Records excerpted from a collection:
·····
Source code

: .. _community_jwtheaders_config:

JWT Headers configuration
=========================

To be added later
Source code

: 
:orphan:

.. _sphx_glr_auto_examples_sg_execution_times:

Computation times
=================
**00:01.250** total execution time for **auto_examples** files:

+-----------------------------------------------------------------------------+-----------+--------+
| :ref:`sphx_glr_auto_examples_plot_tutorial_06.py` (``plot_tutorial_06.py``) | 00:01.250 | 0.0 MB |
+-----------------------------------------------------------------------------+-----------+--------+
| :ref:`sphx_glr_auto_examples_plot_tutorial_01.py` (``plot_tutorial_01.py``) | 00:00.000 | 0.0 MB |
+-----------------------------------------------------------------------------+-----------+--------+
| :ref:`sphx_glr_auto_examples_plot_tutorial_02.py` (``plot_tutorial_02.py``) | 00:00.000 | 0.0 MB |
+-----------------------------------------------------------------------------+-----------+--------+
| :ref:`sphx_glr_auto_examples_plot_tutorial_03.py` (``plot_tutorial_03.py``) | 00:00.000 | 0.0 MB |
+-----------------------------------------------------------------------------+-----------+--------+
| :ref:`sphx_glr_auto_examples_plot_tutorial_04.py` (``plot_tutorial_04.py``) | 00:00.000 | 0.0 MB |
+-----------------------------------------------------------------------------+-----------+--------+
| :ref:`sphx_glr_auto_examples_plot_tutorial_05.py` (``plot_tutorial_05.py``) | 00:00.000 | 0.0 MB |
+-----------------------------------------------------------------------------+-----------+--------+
·····
Exercise aim: All of the entries need to be reproduced exactly; please write them out.

Written solution:
Source code

: .. _community_jwtheaders_config:

JWT Headers configuration
=========================

To be added later
Source code

: 
:orphan:

.. _sphx_glr_auto_examples_sg_execution_times:

Computation times
=================
**00:01.250** total execution time for **auto_examples** files:

+-----------------------------------------------------------------------------+-----------+--------+
| :ref:`sphx_glr_auto_examples_plot_tutorial_06.py` (``plot_tutorial_06.py``) | 00:01.250 | 0.0 MB |
+-----------------------------------------------------------------------------+-----------+--------+
| :ref:`sphx_glr_auto_examples_plot_tutorial_01.py` (``plot_tutorial_01.py``) | 00:00.000 | 0.0 MB |
+-----------------------------------------------------------------------------+-----------+--------+
| :ref:`sphx_glr_auto_examples_plot_tutorial_02.py` (``plot_tutorial_02.py``) | 00:00.000 | 0.0 MB |
+-----------------------------------------------------------------------------+-----------+--------+
| :ref:`sphx_glr_auto_examples_plot_tutorial_03.py` (``plot_tutorial_03.py``) | 00:00.000 | 0.0 MB |
+-----------------------------------------------------------------------------+-----------+--------+
| :ref:`sphx_glr_auto_examples_plot_tutorial_04.py` (``plot_tutorial_04.py``) | 00:00.000 | 0.0 MB |
+-----------------------------------------------------------------------------+-----------+--------+
| :ref:`sphx_glr_auto_examples_plot_tutorial_05.py` (``plot_tutorial_05.py``) | 00:00.000 | 0.0 MB |
+-----------------------------------------------------------------------------+-----------+--------+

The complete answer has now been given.